_Extract to read_
------------------------------------------------------------------------
In March 2020 Tigerair Australia ceased operations due to the COVID-19 Pandemic, following Virgin Australia Holdings entering administration, new owner Bain Capital, confirmed the brand would be retired and not resume operations.

====Tigerair Taiwan====

Tigerair Taiwan is the only carrier operating under the Tigerair brand. It was originally set up as a joint venture between China Airlines Group (90%) and Tiger Airways Holdings (10%). Following the merger of Tigerair Singapore into Scoot, China Airlines acquired the remaining 10% stake from Tiger Airways Holdings Limited (under Budget Aviation Holdings) in 2016, making it a wholly owned subsidiary of China Airlines Group before going public in 2023. Tigerair Taiwan purchased the full rights to the "Tigerair" trademark in 2022.

Based at Taiwan Taoyuan International Airport, Tigerair Taiwan was the first Taiwan-based LCC to enter service and the only LCC remaining in the country following the collapse of TransAsia Airways and its subsidiary V Air in 2016.
------------------------------------------------------------------------
_Work item 1_
In the Tigerair passage, at which airport is Tigerair Taiwan based?
_Work item 2_
Extract the part of the Tigerair passage starting with "Tigerair Taiwan is" and going on through "trademark in 2022.".
------------------------------------------------------------------------
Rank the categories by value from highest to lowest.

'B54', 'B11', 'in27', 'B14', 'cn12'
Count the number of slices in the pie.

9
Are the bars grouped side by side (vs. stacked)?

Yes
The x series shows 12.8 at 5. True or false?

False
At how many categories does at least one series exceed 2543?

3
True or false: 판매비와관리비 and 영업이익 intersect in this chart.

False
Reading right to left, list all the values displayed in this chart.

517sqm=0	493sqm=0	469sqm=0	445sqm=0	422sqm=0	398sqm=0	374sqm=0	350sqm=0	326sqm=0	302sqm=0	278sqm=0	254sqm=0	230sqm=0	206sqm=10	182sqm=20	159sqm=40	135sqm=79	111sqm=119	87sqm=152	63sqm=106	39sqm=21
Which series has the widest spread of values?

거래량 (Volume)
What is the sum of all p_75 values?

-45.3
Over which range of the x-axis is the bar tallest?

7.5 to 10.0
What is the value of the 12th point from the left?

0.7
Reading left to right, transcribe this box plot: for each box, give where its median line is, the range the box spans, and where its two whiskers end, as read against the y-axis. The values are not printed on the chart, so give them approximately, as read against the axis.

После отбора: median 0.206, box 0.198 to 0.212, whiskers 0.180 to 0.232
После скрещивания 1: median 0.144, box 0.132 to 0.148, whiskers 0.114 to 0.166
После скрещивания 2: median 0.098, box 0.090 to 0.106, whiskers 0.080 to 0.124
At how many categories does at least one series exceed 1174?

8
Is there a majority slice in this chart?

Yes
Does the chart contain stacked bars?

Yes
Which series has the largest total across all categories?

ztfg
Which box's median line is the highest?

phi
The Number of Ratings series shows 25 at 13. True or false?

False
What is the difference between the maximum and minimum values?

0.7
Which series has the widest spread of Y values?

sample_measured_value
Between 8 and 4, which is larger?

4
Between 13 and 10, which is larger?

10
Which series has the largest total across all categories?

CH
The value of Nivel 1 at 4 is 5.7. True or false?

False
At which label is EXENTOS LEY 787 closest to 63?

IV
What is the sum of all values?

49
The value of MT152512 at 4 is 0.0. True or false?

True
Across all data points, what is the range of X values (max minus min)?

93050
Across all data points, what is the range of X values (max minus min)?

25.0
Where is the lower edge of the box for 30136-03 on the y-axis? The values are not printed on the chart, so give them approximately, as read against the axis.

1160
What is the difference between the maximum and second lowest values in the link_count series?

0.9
------------------------------------------------------------------------
_Answer space 1_
Taiwan Taoyuan International Airport

_Answer space 2_
Tigerair Taiwan is the only carrier operating under the Tigerair brand. It was originally set up as a joint venture between China Airlines Group (90%) and Tiger Airways Holdings (10%). Following the merger of Tigerair Singapore into Scoot, China Airlines acquired the remaining 10% stake from Tiger Airways Holdings Limited (under Budget Aviation Holdings) in 2016, making it a wholly owned subsidiary of China Airlines Group before going public in 2023. Tigerair Taiwan purchased the full rights to the "Tigerair" trademark in 2022.